Several mechanisms may explain the link between VAI and persistent pain, with elevated mechanical loading on weight-bearing joints being one of the most frequently cited factors. Studies have shown that obese individuals experience significantly higher disc pressures when lifting objects, increasing their risk for chronic pain42. Additionally, Obesity is believed to promote a low-grade chronic inflammatory state, with visceral adiposity playing a central role. This inflammatory process may modulate pain through elevated levels of interleukin-6 (IL-6), C-reactive protein (CRP), and the accumulation of macrophages in adipose tissue43,44,45,46. The elevated prevalence of depression in both obesity and chronic pain populations also suggests that depression plays a mediating role in this relationship, research suggests that visceral fat levels may serve as a potential link between metabolic disorders and depression and that treating depression could help mitigate the connection between obesity and chronic pain38,47. Lastly, sedentary lifestyle factors are significantly and independently associated with the accumulation of visceral fat and may serve as a common risk factor for both obesity and chronic pain48,49,50. Taken together, these findings suggest that the association between VAI and chronic pain is likely the outcome of various intersecting biological and lifestyle pathways. Future study is necessary to clarify the underlying mechanisms to formulate more effective prevention and therapeutic strategies.
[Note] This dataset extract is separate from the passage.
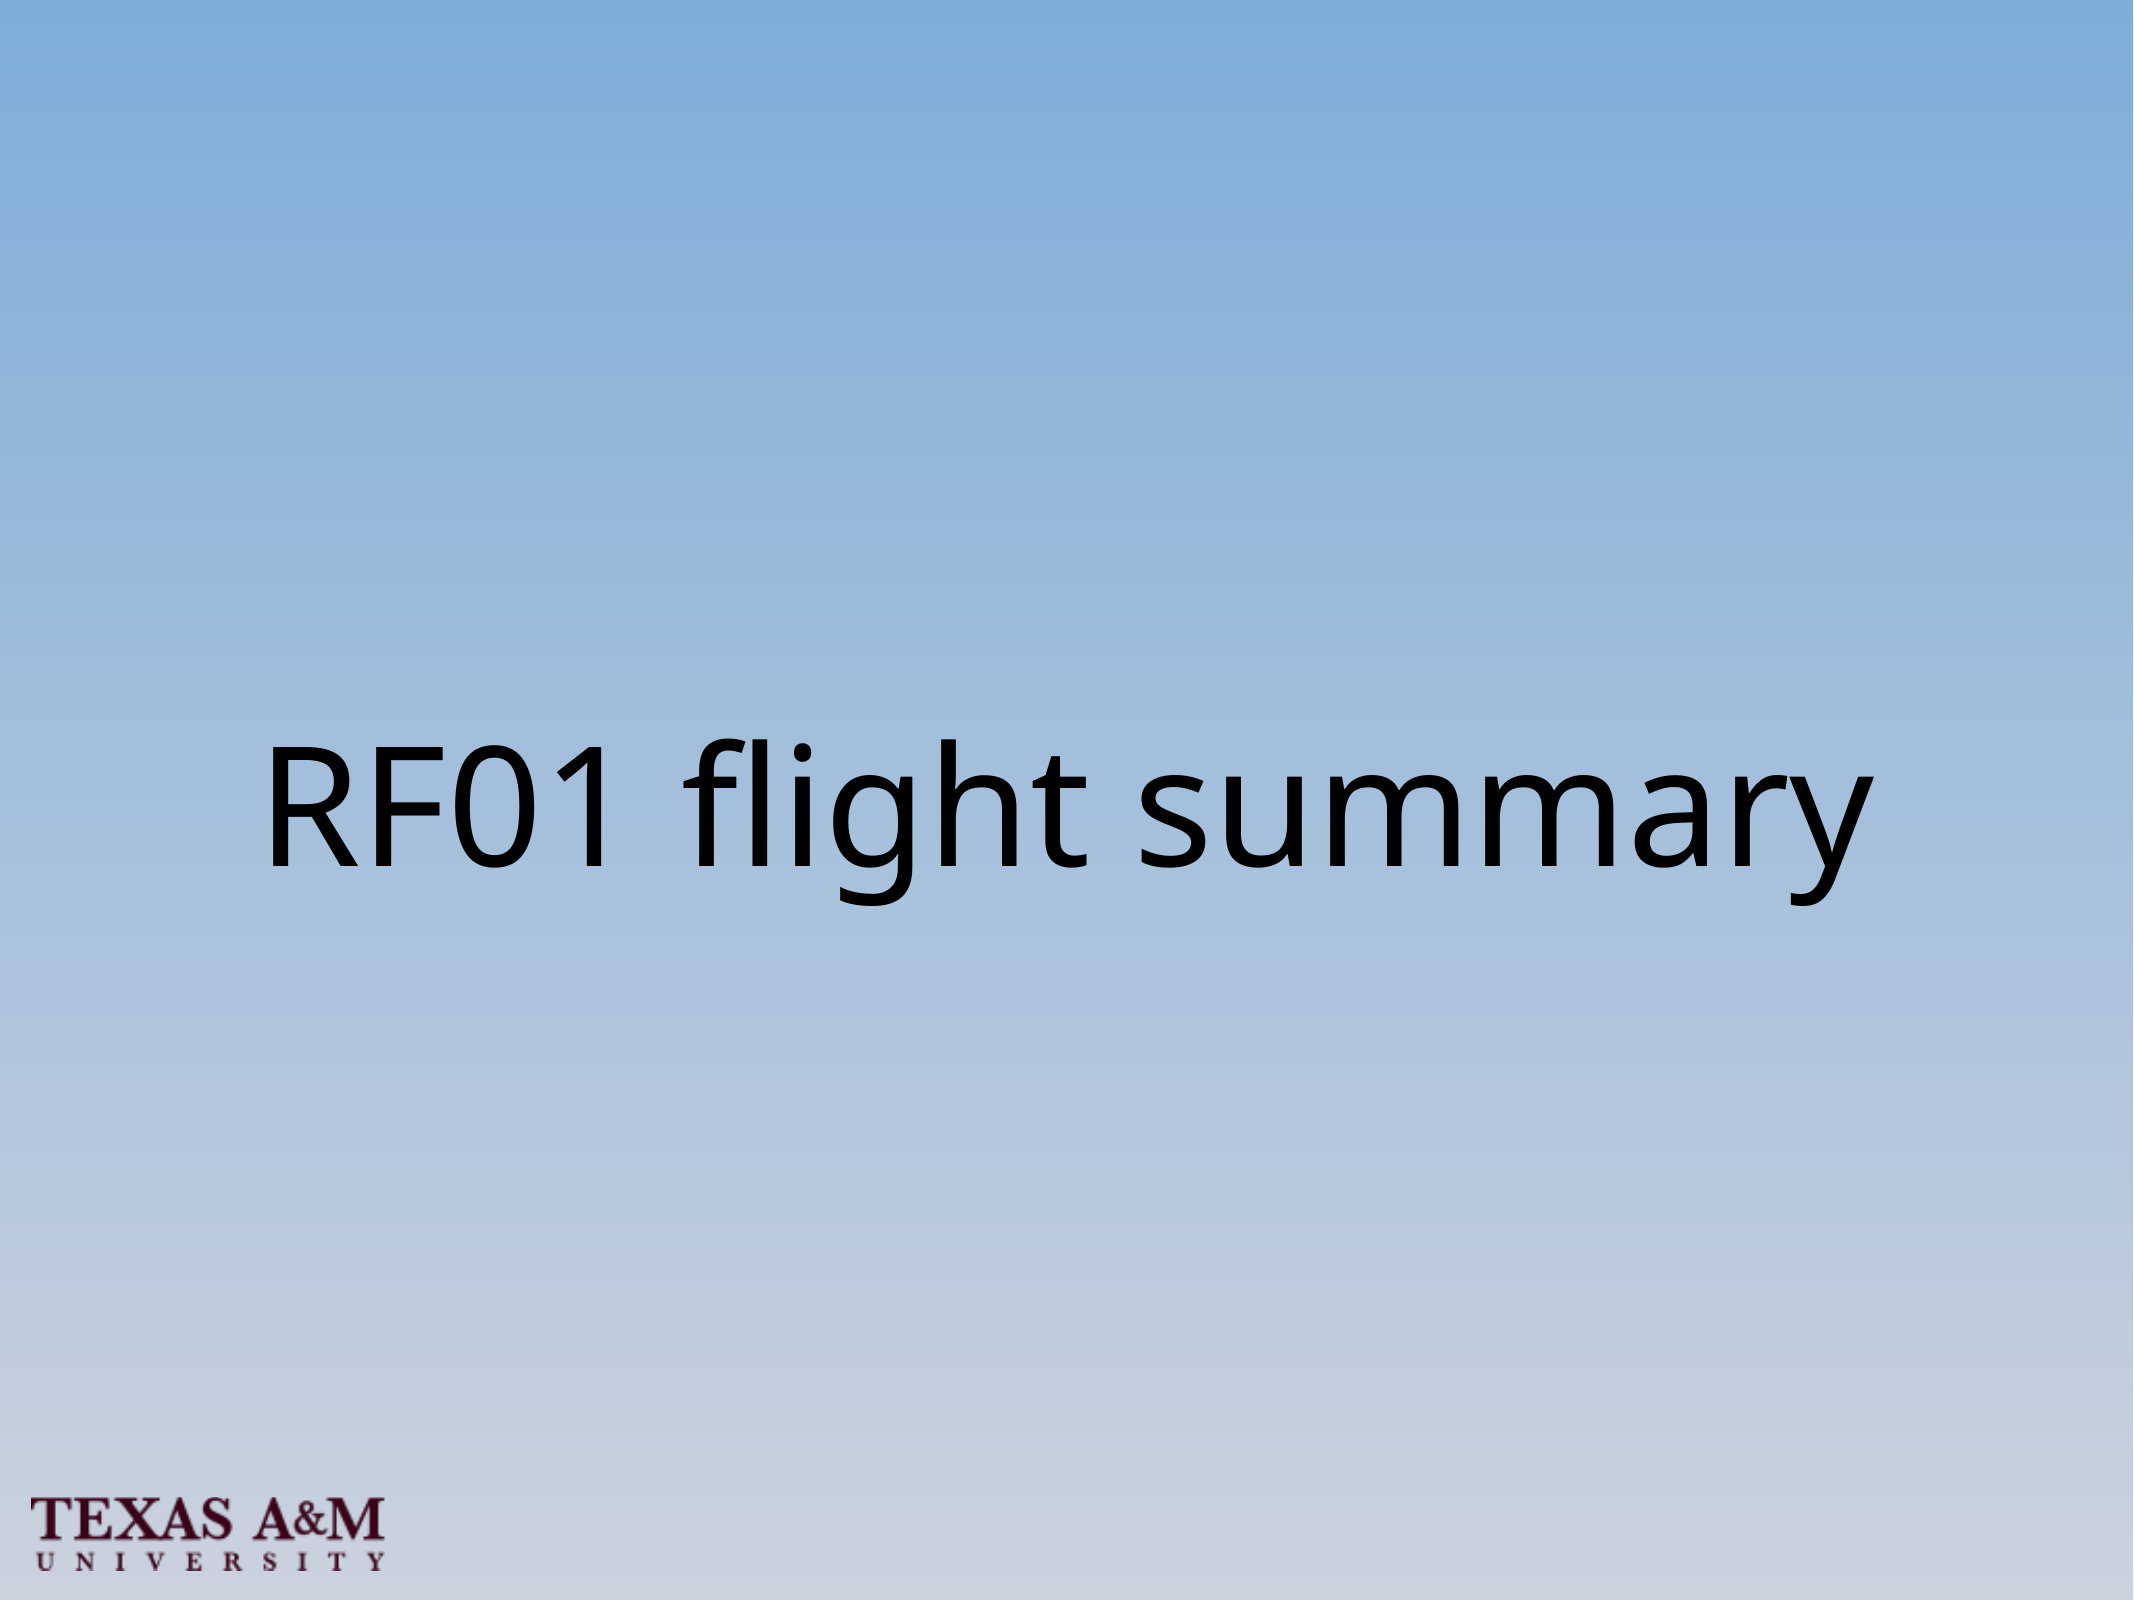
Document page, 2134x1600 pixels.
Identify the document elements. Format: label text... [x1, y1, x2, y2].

picture [31, 1497, 387, 1571]
title RF01 flight summary [207, 486, 1926, 1113]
This research possesses several strengths. Firstly, it utilizes nationally representative, population-based sampling data from NHANES, with analyses weighted appropriately to ensure broad applicability. The study’s sample size is both representative and statistically robust. Additionally, we controlled for possible confounding factors and conducted subgroup analyses, which enhanced the reliability of our results. Furthermore, we investigated the nonlinear association between VAI and chronic pain, conducting sensitivity analyses to ensure our findings’ robustness. However, certain limitations should be noted. Owing to the cross-sectional approach, causal relationships between VAI and chronic pain cannot be established. Despite controlling for multiple covariates, residual confounding by unmeasured factors may still influence our results. Additionally, NHANES chronic pain data are limited to 1999–2004, restricting the study’s ability to assess changes over time.

Conclusion

This study demonstrates a notable link between VAI and an increased prevalence of persistent pain among US adults, underscoring the significance of managing visceral fat deposition to identify individuals at heightened risk for persistent pain. Nevertheless, additional large-scale prospective research investigations are required to validate and elucidate these findings.